- **WORK TO BE COMPLETED**
Copy out exactly the lines from the one containing "left back paw: (211, 242)" to the last line of the records below, both included, and leave out any pictures.

>>>

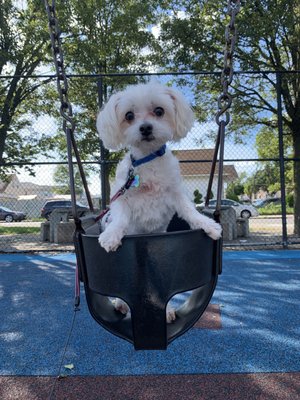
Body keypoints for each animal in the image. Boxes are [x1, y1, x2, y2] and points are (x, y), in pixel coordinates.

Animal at [97, 81, 221, 322]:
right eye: (128, 115)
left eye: (159, 111)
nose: (145, 128)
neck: (148, 160)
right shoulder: (121, 194)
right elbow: (120, 218)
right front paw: (111, 235)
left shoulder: (176, 192)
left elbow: (189, 210)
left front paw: (207, 224)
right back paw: (121, 303)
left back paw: (168, 310)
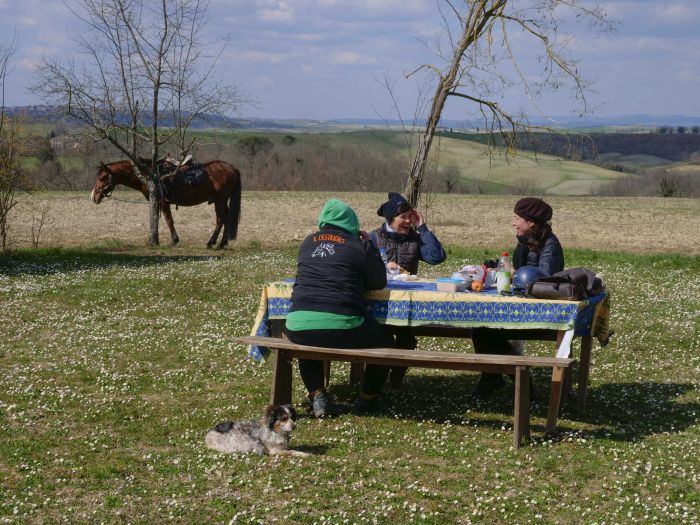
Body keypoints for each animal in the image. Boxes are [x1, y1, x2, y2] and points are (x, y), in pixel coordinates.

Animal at [91, 158, 242, 248]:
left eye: (103, 177)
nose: (94, 196)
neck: (149, 175)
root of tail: (233, 168)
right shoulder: (157, 203)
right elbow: (157, 220)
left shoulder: (163, 202)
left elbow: (169, 220)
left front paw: (174, 240)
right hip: (222, 200)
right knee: (227, 218)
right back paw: (222, 243)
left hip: (220, 200)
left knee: (220, 219)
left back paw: (211, 242)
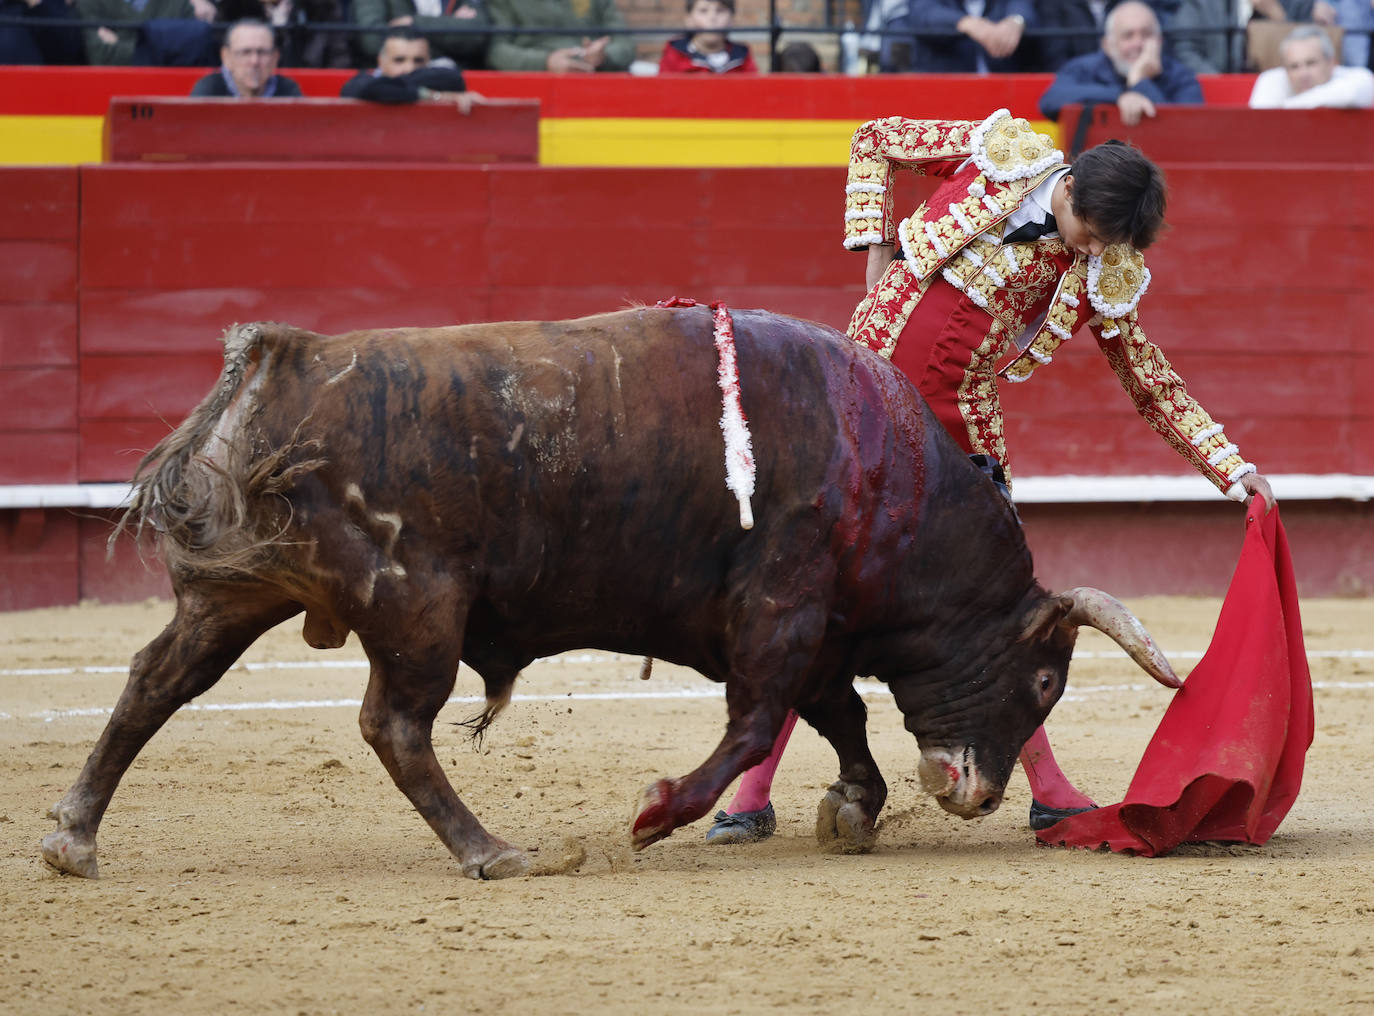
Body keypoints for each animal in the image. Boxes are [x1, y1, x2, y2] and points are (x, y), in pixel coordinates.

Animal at [40, 307, 1170, 879]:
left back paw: (72, 837)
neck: (886, 476)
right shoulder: (781, 606)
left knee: (154, 683)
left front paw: (853, 804)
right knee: (395, 725)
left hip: (238, 593)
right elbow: (759, 723)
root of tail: (281, 360)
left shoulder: (811, 623)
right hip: (417, 606)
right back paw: (493, 850)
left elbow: (835, 712)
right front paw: (660, 811)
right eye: (1045, 681)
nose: (978, 796)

<<<

- **RESPONSE AREA**
left back paw: (211, 242)
Body keypoints for each animal in the image. Boxes are [x1, y1, x2, y2] and points are (x, y), in pixel coordinates.

Animal at [40, 307, 1170, 879]:
left back paw: (72, 837)
neck: (886, 476)
right shoulder: (781, 606)
left knee: (154, 683)
left front paw: (853, 804)
right knee: (395, 725)
left hip: (238, 593)
right elbow: (759, 723)
root of tail: (281, 360)
left shoulder: (811, 623)
right hip: (417, 606)
right back paw: (493, 850)
left elbow: (835, 712)
right front paw: (660, 811)
right eye: (1045, 681)
nose: (978, 796)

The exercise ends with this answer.